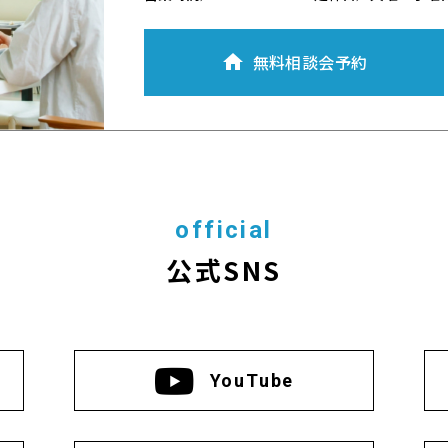
無料相談会予約
official
公式SNS
YouTube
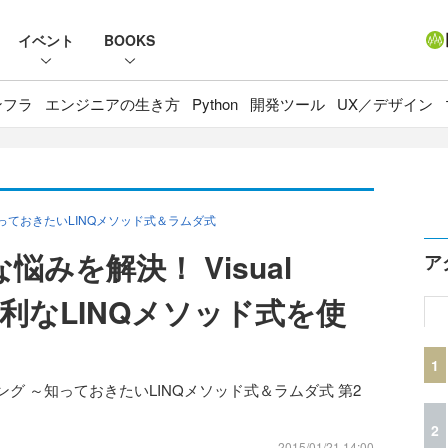
イベント
BOOKS
ンフラ
エンジニアの生き方
Python
開発ツール
UX／デザイン
 ～知っておきたいLINQメソッド式＆ラムダ式
みを解決！ Visual
ア
便利なLINQメソッド式を使
1
グラミング ～知っておきたいLINQメソッド式＆ラムダ式 第2
2
2015/01/21 14:00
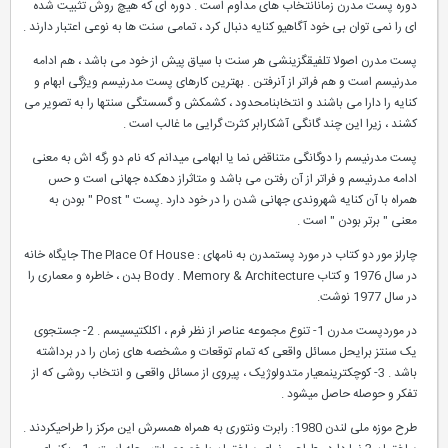
دوره پست مدرن زمانانتخاب های مداوم است . دوره ای که هیچ روش تثبیت شده
ای را نمی توان بی خود آگاهیو کنایه دنبال کرد ، تمامی سنت ها به نوعی اعتبار دارند .
پست مدرن اصولا تلفیقگزینشی هر سنت با سیاق پیش از خود می باشد ، هم ادامه
مدرنیسم است و هم فراتر از آنرفتن . بهترین کارهای پست مدرنیسم ویژگی ابهام و
کنایه را دارا می باشند و انتخابنامحدود ، کشمکش و گسستگی سنتها را به تصویر می
کشند ، زیرا این چند گانگی آشکارابر کثرت گرایی ما غالب است .
پست مدرنیسم را دوگانگی متناقض نما یا ابهامی میدانم که نام دو رگه اش به معنی
ادامه مدرنیسم و فراتر از آن رفتن می باشد و متاثراز دهکده جهانی است و حس
همراه با آن کنایه شهروندی جهانی شدن را در خود دارد .پست " Post " بودن به
معنی " برتر بودن " است .
چارلز مور دو کتاب در مورد پستمدرن به نامهای : The Place Of House جایگاه خانه
در سال 1976 و کتاب Body . Memory & Architecture بدن ، خاطره و معماری را
در سال 1977 نوشت.
در موردپست مدرن 1- تنوع مجموعه عناصر از نظر فرم ، اکلکتیسیسم . 2- جستجوی
یک سنتز برایحل مسائل واقعی که تمام توقعات و مشخصه های زمان را در برداشته
باشد . 3- کوچکترینمعیار متدولوژیک ، پیروی از مسائل واقعی و انتخاب روشی که از
تفکر و حوصله حاصل میشود .
طرح موزه ملی لندن 1980: رابرت ونتوری به همراه همسرش این مرکز را طراحیکردند .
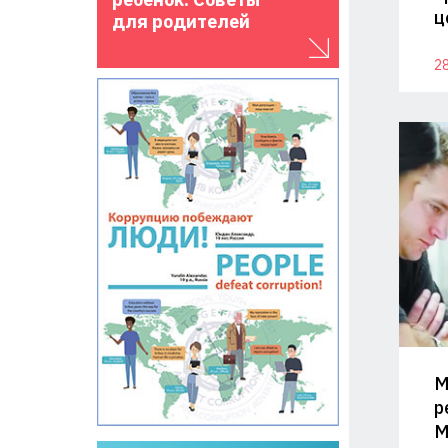
ц
для родителей
28
М
р
М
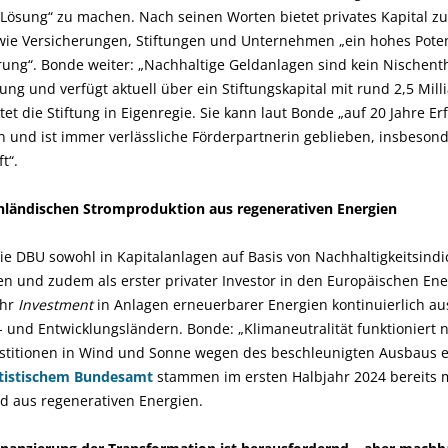
 Lösung“ zu machen. Nach seinen Worten bietet privates Kapital z
 wie Versicherungen, Stiftungen und Unternehmen „ein hohes Poten
rung“. Bonde weiter: „Nachhaltige Geldanlagen sind kein Nischent
ftung und verfügt aktuell über ein Stiftungskapital mit rund 2,5 Mil
et die Stiftung in Eigenregie. Sie kann laut Bonde „auf 20 Jahre E
 und ist immer verlässliche Förderpartnerin geblieben, insbesond
t“.
inländischen Stromproduktion aus regenerativen Energien
die DBU sowohl in Kapitalanlagen auf Basis von Nachhaltigkeitsindi
en und zudem als erster privater Investor in den Europäischen Ener
ihr
Investment
in Anlagen erneuerbarer Energien kontinuierlich a
 und Entwicklungsländern. Bonde: „Klimaneutralität funktioniert 
estitionen in Wind und Sonne wegen des beschleunigten Ausbaus 
tistischem Bundesamt
stammen im ersten Halbjahr 2024 bereits m
d aus regenerativen Energien.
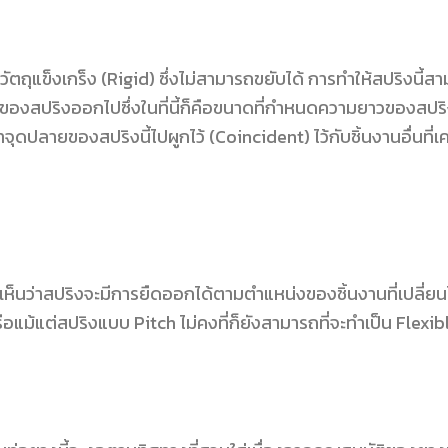
เป็นวัตถุแข็งเกร็ง (Rigid) ซึ่งไม่สามารถขยับได้ การทำให้สปร
ของสปริงออกไปซึ่งในที่นี้ก็คือขนาดที่กำหนดความยาวของสปริงไ
ดปลายของสปริงนี้ไปผูกไว้ (Coincident) ไว้กับชิ้นงานอื่นที่เคลื
ะเห็นว่าสปริงจะมีการยืดออกได้ตามตำแหน่งของชิ้นงานที่เปลี่ยน
อแม้แต่สปริงแบบ Pitch ไม่คงที่ก็ยังสามารถที่จะทำเป็น Flexib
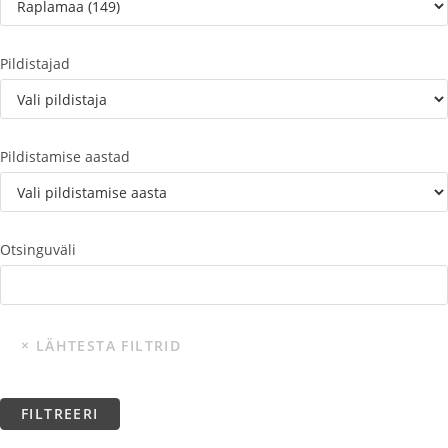
Pildistajad
Pildistamise aastad
Otsinguväli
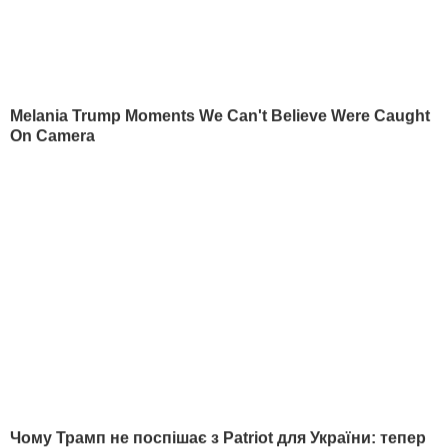
ГОРОД
СОЦСЕТИ
Киев
Дмитрий Гордон
Львов
Гордон
Одесса
Дмитрий Гордон
Донецк
Гордон
Харьков
Дмитрий Гордон
Днепр
Гордон
Мариуполь
Дмитрий Гордон
Луганск
Алеся Бацман
Дмитрий Гордон
Flipboard
RSS
В гостях у Гордона
Дмитрий Гордон
Алеся Бацман
ИНФОРМАЦИЯ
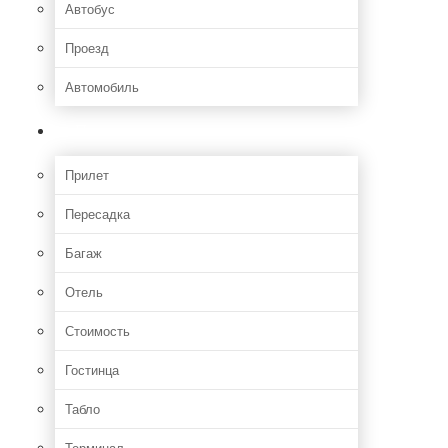
Автобус
Проезд
Автомобиль
Полет
Прилет
Пересадка
Багаж
Отель
Стоимость
Гостинца
Табло
Терминал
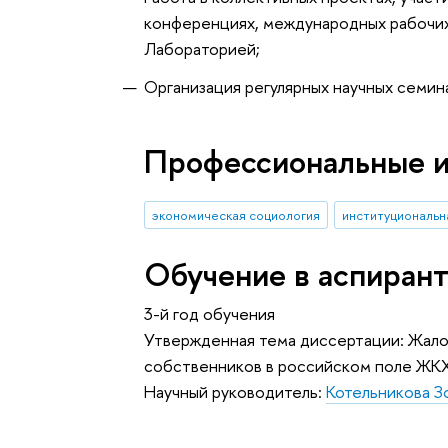
конференциях, международных рабочих 
Лабораторией;
Организация регулярных научных семин
Профессиональные 
экономическая социология
институциональн
Обучение в аспиран
3-й год обучения
Утвержденная тема диссертации: Жалоб
собственников в российском поле ЖКХ
Научный руководитель:
Котельникова З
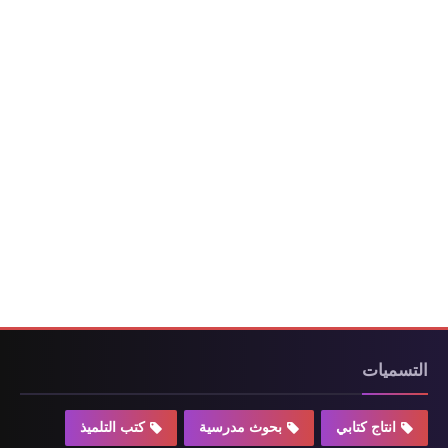
التسميات
انتاج كتابي
بحوث مدرسية
كتب التلميذ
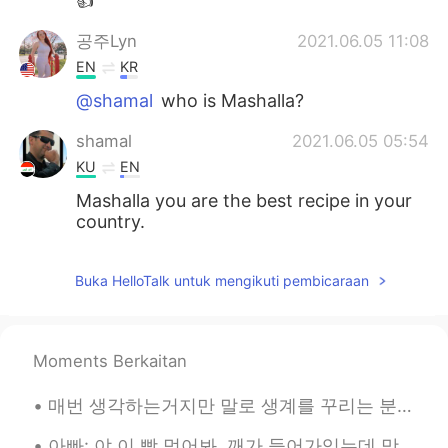
👍
공주Lyn
2021.06.05 11:08
EN
KR
@shamal
who is Mashalla?
shamal
2021.06.05 05:54
KU
EN
Mashalla you are the best recipe in your
country.
Buka HelloTalk untuk mengikuti pembicaraan
Moments Berkaitan
매번 생각하는거지만 말로 생계를 꾸리는 분들이 정말 존경스러워요 소설가 어나운서 스포츠캐스터 등등 지금 아빠랑 경기 보고 있는데 한국 스포츠캐스터의 나레이션으로 듣고 있다가...
아빠: 야 이 빵 먹어봐. 깨가 들어가있는데 맛있어. 나: 나 지금 너무 배불러. 언니: 그럼 내가 먹는다. 아빠 깨가 뭐야? 아빠: 깨가 sesame지. 언니: 아니~ 스페...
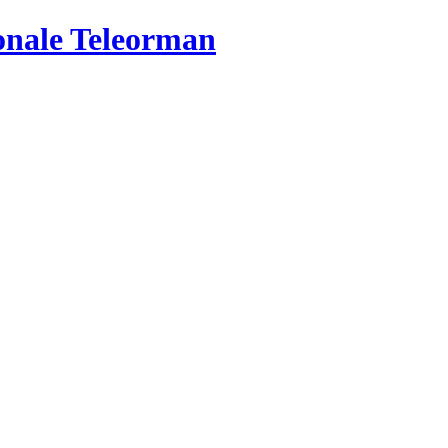
ionale Teleorman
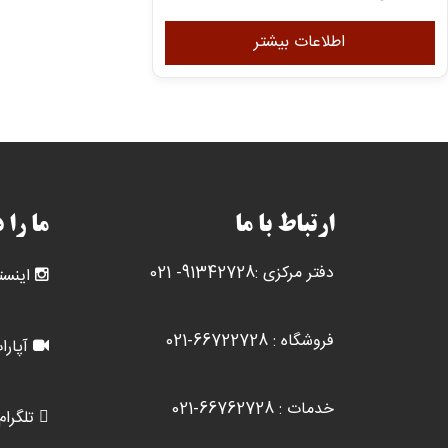
اطلاعات بیشتر
ارتباط با ما
ما را 
دفتر مرکزی :91342728- 021
اینست
فروشگاه : 66722728-021
آپارا
خدمات : 66762728-021
تلگرام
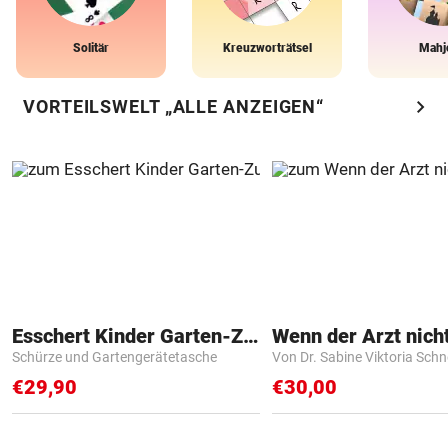
Solitär
Kreuzworträtsel
Mahj
chevron_right
VORTEILSWELT „ALLE ANZEIGEN“
Esschert Kinder Garten-Zubehör
Schürze und Gartengerätetasche
Von Dr. Sabine Viktoria Schn
€29,90
€30,00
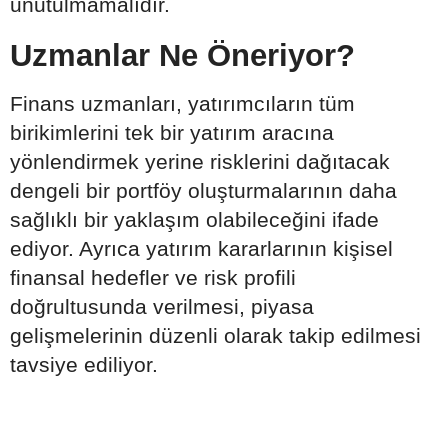
unutulmamalıdır.
Uzmanlar Ne Öneriyor?
Finans uzmanları, yatırımcıların tüm
birikimlerini tek bir yatırım aracına
yönlendirmek yerine risklerini dağıtacak
dengeli bir portföy oluşturmalarının daha
sağlıklı bir yaklaşım olabileceğini ifade
ediyor. Ayrıca yatırım kararlarının kişisel
finansal hedefler ve risk profili
doğrultusunda verilmesi, piyasa
gelişmelerinin düzenli olarak takip edilmesi
tavsiye ediliyor.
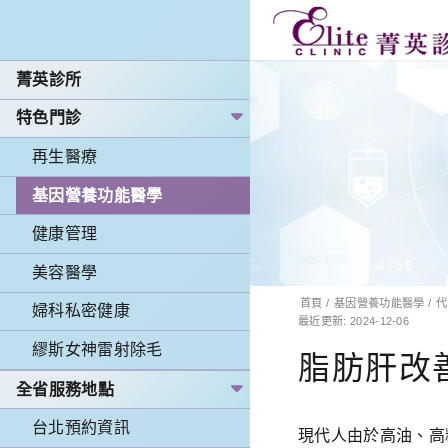
菁英診所
特色門診
再生醫療
基因營養功能醫學
健康管理
美容醫學
首頁
/
基因營養功能醫學
/
代
婦科私密健康
最近更新: 2024-12-06
繆斯女神雷射除毛
脂肪肝改
全省服務地點
台北預約資訊
現代人由於高油、高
※ ※ ※
Print the listing exactly, pictures excluded.

- [REPLY]:
無料相談会予約
official
公式SNS
YouTube
イベント
BOOKS
ンフラ
エンジニアの生き方
Python
開発ツール
UX／デザイン
 ～知っておきたいLINQメソッド式＆ラムダ式
みを解決！ Visual
ア
便利なLINQメソッド式を使
1
グラミング ～知っておきたいLINQメソッド式＆ラムダ式 第2
2
2015/01/21 14:00
دوره پست مدرن زمانانتخاب های مداوم است . دوره ای که هیچ روش تثبیت شده
ای را نمی توان بی خود آگاهیو کنایه دنبال کرد ، تمامی سنت ها به نوعی اعتبار دارند .
پست مدرن اصولا تلفیقگزینشی هر سنت با سیاق پیش از خود می باشد ، هم ادامه
مدرنیسم است و هم فراتر از آنرفتن . بهترین کارهای پست مدرنیسم ویژگی ابهام و
کنایه را دارا می باشند و انتخابنامحدود ، کشمکش و گسستگی سنتها را به تصویر می
کشند ، زیرا این چند گانگی آشکارابر کثرت گرایی ما غالب است .
پست مدرنیسم را دوگانگی متناقض نما یا ابهامی میدانم که نام دو رگه اش به معنی
ادامه مدرنیسم و فراتر از آن رفتن می باشد و متاثراز دهکده جهانی است و حس
همراه با آن کنایه شهروندی جهانی شدن را در خود دارد .پست " Post " بودن به
معنی " برتر بودن " است .
چارلز مور دو کتاب در مورد پستمدرن به نامهای : The Place Of House جایگاه خانه
در سال 1976 و کتاب Body . Memory & Architecture بدن ، خاطره و معماری را
در سال 1977 نوشت.
در موردپست مدرن 1- تنوع مجموعه عناصر از نظر فرم ، اکلکتیسیسم . 2- جستجوی
یک سنتز برایحل مسائل واقعی که تمام توقعات و مشخصه های زمان را در برداشته
باشد . 3- کوچکترینمعیار متدولوژیک ، پیروی از مسائل واقعی و انتخاب روشی که از
تفکر و حوصله حاصل میشود .
طرح موزه ملی لندن 1980: رابرت ونتوری به همراه همسرش این مرکز را طراحیکردند .
ц
для родителей
28
М
р
М
 Lösung“ zu machen. Nach seinen Worten bietet privates Kapital z
 wie Versicherungen, Stiftungen und Unternehmen „ein hohes Poten
rung“. Bonde weiter: „Nachhaltige Geldanlagen sind kein Nischent
ftung und verfügt aktuell über ein Stiftungskapital mit rund 2,5 Mil
et die Stiftung in Eigenregie. Sie kann laut Bonde „auf 20 Jahre E
 und ist immer verlässliche Förderpartnerin geblieben, insbesond
t“.
inländischen Stromproduktion aus regenerativen Energien
die DBU sowohl in Kapitalanlagen auf Basis von Nachhaltigkeitsindi
en und zudem als erster privater Investor in den Europäischen Ener
ihr
Investment
in Anlagen erneuerbarer Energien kontinuierlich a
 und Entwicklungsländern. Bonde: „Klimaneutralität funktioniert 
estitionen in Wind und Sonne wegen des beschleunigten Ausbaus 
tistischem Bundesamt
stammen im ersten Halbjahr 2024 bereits m
d aus regenerativen Energien.
เป็นวัตถุแข็งเกร็ง (Rigid) ซึ่งไม่สามารถขยับได้ การทำให้สปร
ของสปริงออกไปซึ่งในที่นี้ก็คือขนาดที่กำหนดความยาวของสปริงไ
ดปลายของสปริงนี้ไปผูกไว้ (Coincident) ไว้กับชิ้นงานอื่นที่เคลื
ะเห็นว่าสปริงจะมีการยืดออกได้ตามตำแหน่งของชิ้นงานที่เปลี่ยน
อแม้แต่สปริงแบบ Pitch ไม่คงที่ก็ยังสามารถที่จะทำเป็น Flexib
Pildistajad
Pildistamise aastad
Otsinguväli
ГОРОД
СОЦСЕТИ
Киев
Дмитрий Гордон
Львов
Гордон
Одесса
Дмитрий Гордон
Донецк
Гордон
Харьков
Дмитрий Гордон
Днепр
Гордон
Мариуполь
Дмитрий Гордон
Луганск
Алеся Бацман
Дмитрий Гордон
Flipboard
RSS
В гостях у Гордона
Дмитрий Гордон
Алеся Бацман
ИНФОРМАЦИЯ
Автобус
Проезд
Автомобиль
Полет
Прилет
Пересадка
Багаж
Отель
Стоимость
Гостинца
Табло
Терминал
конференциях, международных рабочих 
Лабораторией;
Организация регулярных научных семин
Профессиональные 
экономическая социология
институциональн
Обучение в аспиран
3-й год обучения
Утвержденная тема диссертации: Жалоб
собственников в российском поле ЖКХ
Научный руководитель:
Котельникова З
التسميات
انتاج كتابي
بحوث مدرسية
كتب التلميذ
👍
공주Lyn
2021.06.05 11:08
EN
KR
@shamal
who is Mashalla?
shamal
2021.06.05 05:54
KU
EN
Mashalla you are the best recipe in your
country.
Buka HelloTalk untuk mengikuti pembicaraan
Moments Berkaitan
매번 생각하는거지만 말로 생계를 꾸리는 분들이 정말 존경스러워요 소설가 어나운서 스포츠캐스터 등등 지금 아빠랑 경기 보고 있는데 한국 스포츠캐스터의 나레이션으로 듣고 있다가...
아빠: 야 이 빵 먹어봐. 깨가 들어가있는데 맛있어. 나: 나 지금 너무 배불러. 언니: 그럼 내가 먹는다. 아빠 깨가 뭐야? 아빠: 깨가 sesame지. 언니: 아니~ 스페...
ionale Teleorman
اطلاعات بیشتر
ارتباط با ما
ما را 
دفتر مرکزی :91342728- 021
اینست
فروشگاه : 66722728-021
آپارا
خدمات : 66762728-021
تلگرام
Solitär
Kreuzworträtsel
Mahj
chevron_right
VORTEILSWELT „ALLE ANZEIGEN“
Esschert Kinder Garten-Zubehör
Schürze und Gartengerätetasche
Von Dr. Sabine Viktoria Schn
€29,90
€30,00
unutulmamalıdır.
Uzmanlar Ne Öneriyor?
Finans uzmanları, yatırımcıların tüm
birikimlerini tek bir yatırım aracına
yönlendirmek yerine risklerini dağıtacak
dengeli bir portföy oluşturmalarının daha
sağlıklı bir yaklaşım olabileceğini ifade
ediyor. Ayrıca yatırım kararlarının kişisel
finansal hedefler ve risk profili
doğrultusunda verilmesi, piyasa
gelişmelerinin düzenli olarak takip edilmesi
tavsiye ediliyor.
菁英診所
特色門診
再生醫療
基因營養功能醫學
健康管理
美容醫學
首頁
/
基因營養功能醫學
/
代
婦科私密健康
最近更新: 2024-12-06
繆斯女神雷射除毛
脂肪肝改
全省服務地點
台北預約資訊
現代人由於高油、高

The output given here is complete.